Got up this morning, and a poem came. Whenever this happens, I am amazed and grateful, for as W.S. Merwin once said at a poetry workshop, (and I am paraphrasing, from memory), “After writing a poem we often feel that it’s our last. Another will never come.” But somehow, they do.
And I don’t believe in “writer’s block” anymore. I just wait. Sometimes for weeks, even months, and then one arrives.
So here is this morning’s poem, triggered by a memory of my Mother, who having lost her own Mother at the age of 10, always feared she’d not know how to “mother” when her 4 children arrived at that memorable age. But she overcame all such doubts, at least in the minds of her children. I’m sure my recent departure from a local Head Start program also led to many of the feelings that arise in this poem.

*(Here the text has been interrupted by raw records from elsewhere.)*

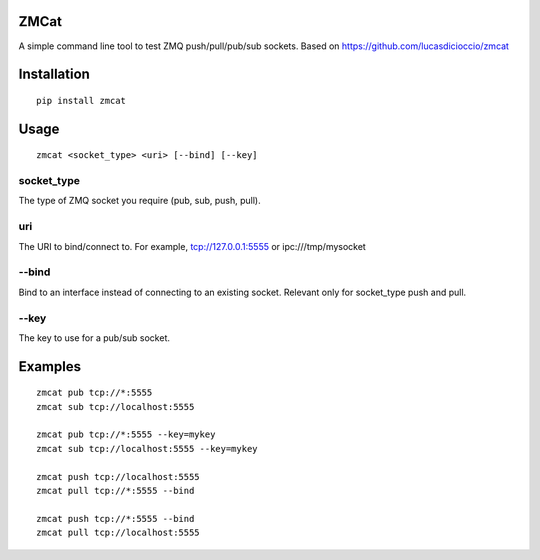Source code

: .. image:: https://travis-ci.org/flyte/zmcat.svg?branch=develop
    :target: https://travis-ci.org/flyte/zmcat

ZMCat
=====

A simple command line tool to test ZMQ push/pull/pub/sub sockets. Based on https://github.com/lucasdicioccio/zmcat

Installation
============
::

    pip install zmcat

Usage
=====
::

    zmcat <socket_type> <uri> [--bind] [--key]

socket_type
***********
The type of ZMQ socket you require (pub, sub, push, pull).

uri
***
The URI to bind/connect to. For example, tcp://127.0.0.1:5555 or ipc:///tmp/mysocket

--bind
******
Bind to an interface instead of connecting to an existing socket. Relevant only for socket_type push and pull.

--key
*****
The key to use for a pub/sub socket.


Examples
========
::

    zmcat pub tcp://*:5555
    zmcat sub tcp://localhost:5555

    zmcat pub tcp://*:5555 --key=mykey
    zmcat sub tcp://localhost:5555 --key=mykey

    zmcat push tcp://localhost:5555
    zmcat pull tcp://*:5555 --bind

    zmcat push tcp://*:5555 --bind
    zmcat pull tcp://localhost:5555
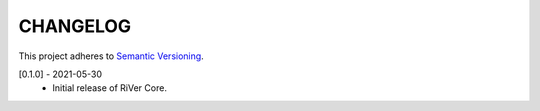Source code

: CHANGELOG
=========

This project adheres to `Semantic Versioning <https://semver.org/spec/v2.0.0.html>`_.

[0.1.0] - 2021-05-30
  - Initial release of RiVer Core.

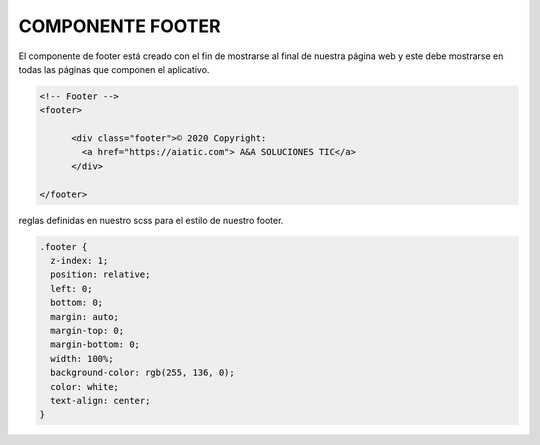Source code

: COMPONENTE FOOTER
=================

El componente de footer está creado con el fin de mostrarse al final de nuestra página web y este debe mostrarse en todas las páginas que componen el aplicativo.


.. code-block::

      <!-- Footer -->
      <footer>

            <div class="footer">© 2020 Copyright:
              <a href="https://aiatic.com"> A&A SOLUCIONES TIC</a>
            </div>

      </footer>

reglas definidas en nuestro scss para el estilo de nuestro footer.

.. code-block::
 
      .footer {
        z-index: 1;
        position: relative;
        left: 0;
        bottom: 0;
        margin: auto;
        margin-top: 0;
        margin-bottom: 0;
        width: 100%;
        background-color: rgb(255, 136, 0);
        color: white;
        text-align: center;
      }

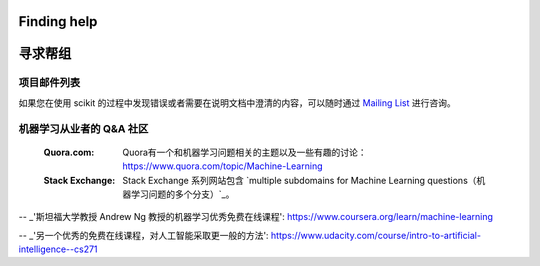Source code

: Finding help
============

寻求帮组
============

项目邮件列表
------------------------

如果您在使用 scikit 的过程中发现错误或者需要在说明文档中澄清的内容，可以随时通过
`Mailing List <http://scikit-learn.org/stable/support.html>`_ 进行咨询。

机器学习从业者的 Q&A 社区
----------------------------------------------------
  :Quora.com:

     Quora有一个和机器学习问题相关的主题以及一些有趣的讨论：
     https://www.quora.com/topic/Machine-Learning

  
  :Stack Exchange:
    Stack Exchange 系列网站包含 `multiple subdomains for Machine Learning questions（机器学习问题的多个分支）`_。


.. _`如何学习机器学习?`: https://www.quora.com/How-do-I-learn-machine-learning-1

.. _`机器学习相关问题的分支`: http://meta.stackexchange.com/questions/130524/which-stack-exchange-website-for-machine-learning-and-computational-algorithms

-- _'斯坦福大学教授 Andrew Ng 教授的机器学习优秀免费在线课程': https://www.coursera.org/learn/machine-learning

-- _'另一个优秀的免费在线课程，对人工智能采取更一般的方法': https://www.udacity.com/course/intro-to-artificial-intelligence--cs271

My Mother taught me to like
She’d be in the kitchen,
Wedged between the dining table & counter top,
Where Arthur Godfrey would croon and drone on
From our Philips radio,
Through our hour together.
She’d be pressing the hot silver iron over and over
Into my Father’s handkerchiefs,
While I cut out clothes for my paper dolls,
From page after page of imagined fabric.
And best of all, we drank coffee–
Mother, from her everyday Melmac mug,
And I, from one of her Royal Copenhagen demitasse cups,
Half full of milk and sugar,
So as not to keep me awake
From the nap that always followed,
Where she stopped everything to read to me,
Sing her childhood songs:
“Oh, Do you Know the Muffin Man,” and
“My Bonnie Lies over the Ocean,”
Teased me to sleep with a back rub,
And always, one more story.
She’s been gone now for sixteen years,
But when my little pre-school students ask,
“Where is your Mother?”
I look around the room, at their make-believe
Kitchen, the toy ironing board and little wooden iron,
The plastic tea set, the nap time cots, and answer:
“In Heaven,” which means, “here, in my heart”.